Music for dancing to

Nestling in the 7" racks of Monorail Music yesterday was the new single from Sally Shapiro.  I made a mental note to listen to it online when I got home and promised myself that if I liked it I'd go back for it.  Of course, I promptly forgot it even existed thanks to tape dubbing fun at Good Press followed by yet another late night spent in The Old Hairdressers being pummelled by LOUD music (the ferocious Kasper Hauser who were launching their Soft Power tape).  Luckily, Unpopular had the good sense to include the A-side of Sally's 45 on their latest mix so I was reminded to give it a whirl. What an adorable slice of gently euphoric Euro-pop!

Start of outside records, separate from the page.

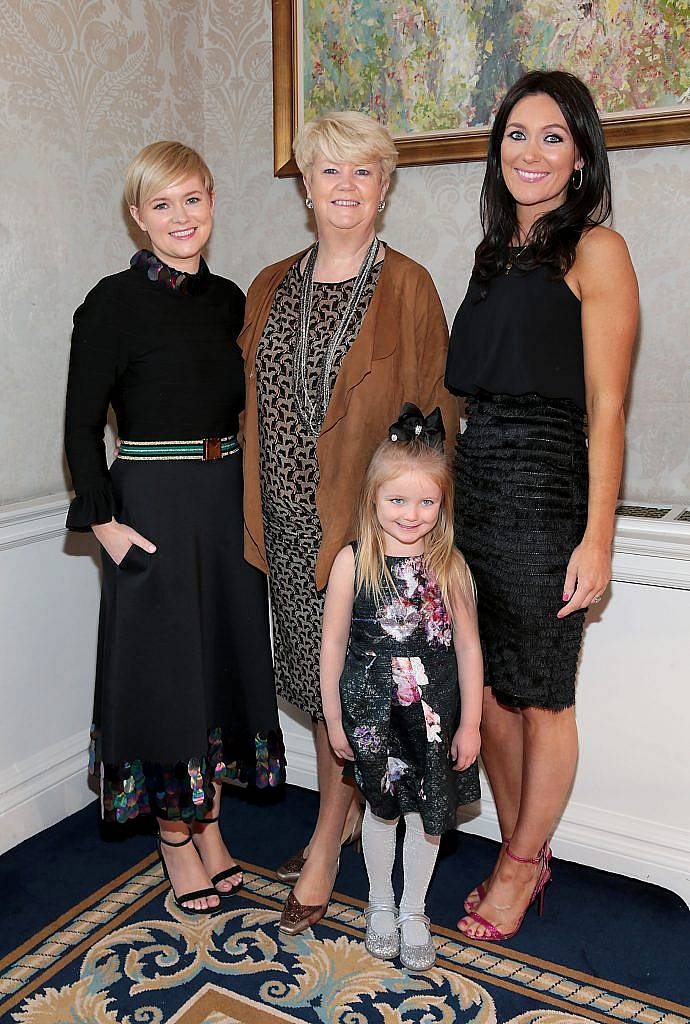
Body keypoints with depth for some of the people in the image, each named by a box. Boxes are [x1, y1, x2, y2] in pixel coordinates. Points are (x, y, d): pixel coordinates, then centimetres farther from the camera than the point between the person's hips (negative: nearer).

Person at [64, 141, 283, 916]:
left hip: (229, 500, 6)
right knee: (164, 664, 3)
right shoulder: (114, 302, -7)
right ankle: (175, 838, 23)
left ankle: (209, 826, 30)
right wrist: (104, 521, -15)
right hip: (152, 504, -5)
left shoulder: (227, 299, 9)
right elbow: (82, 425, -8)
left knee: (225, 655, 12)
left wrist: (251, 497, 10)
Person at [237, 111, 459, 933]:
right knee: (314, 673, 14)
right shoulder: (272, 288, 10)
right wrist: (256, 512, 9)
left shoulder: (407, 287, -4)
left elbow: (436, 412, -4)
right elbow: (255, 401, 14)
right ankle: (346, 811, 34)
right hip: (288, 517, 5)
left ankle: (326, 844, 20)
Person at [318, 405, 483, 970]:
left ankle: (414, 909, 37)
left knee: (428, 810, 13)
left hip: (434, 710, 1)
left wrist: (470, 723, -1)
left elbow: (468, 646, -2)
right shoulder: (354, 560, -11)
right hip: (371, 709, -1)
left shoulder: (449, 564, -8)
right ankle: (380, 903, 41)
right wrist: (334, 717, -1)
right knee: (382, 807, 16)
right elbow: (333, 641, -4)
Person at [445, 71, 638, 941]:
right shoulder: (496, 254, 17)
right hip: (472, 493, 7)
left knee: (540, 698, 6)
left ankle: (521, 863, 27)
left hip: (544, 495, -7)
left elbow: (605, 407, -9)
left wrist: (597, 538, -14)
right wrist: (444, 497, 14)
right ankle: (521, 858, 31)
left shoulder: (594, 250, -3)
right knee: (489, 690, 12)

Soft voices are the best voices. 

Get it from the Fika Recordings shop if you're not lucky enough to have a shop as astute as  Monorail Music nearby.

The fifth volume in Kent Records' excellent Northern Soul's Classiest Rarities CD series is one of its strongest and opens with the dramatic group soul of The Avons' "When The Boy That You Love Is Loving You":

Sensibly, Kent have also released it on 7" vinyl, the label of which says: "A previously unissued Bob Holmes production." . It's a wild thought that such a fabulous record remained unreleased for five decades.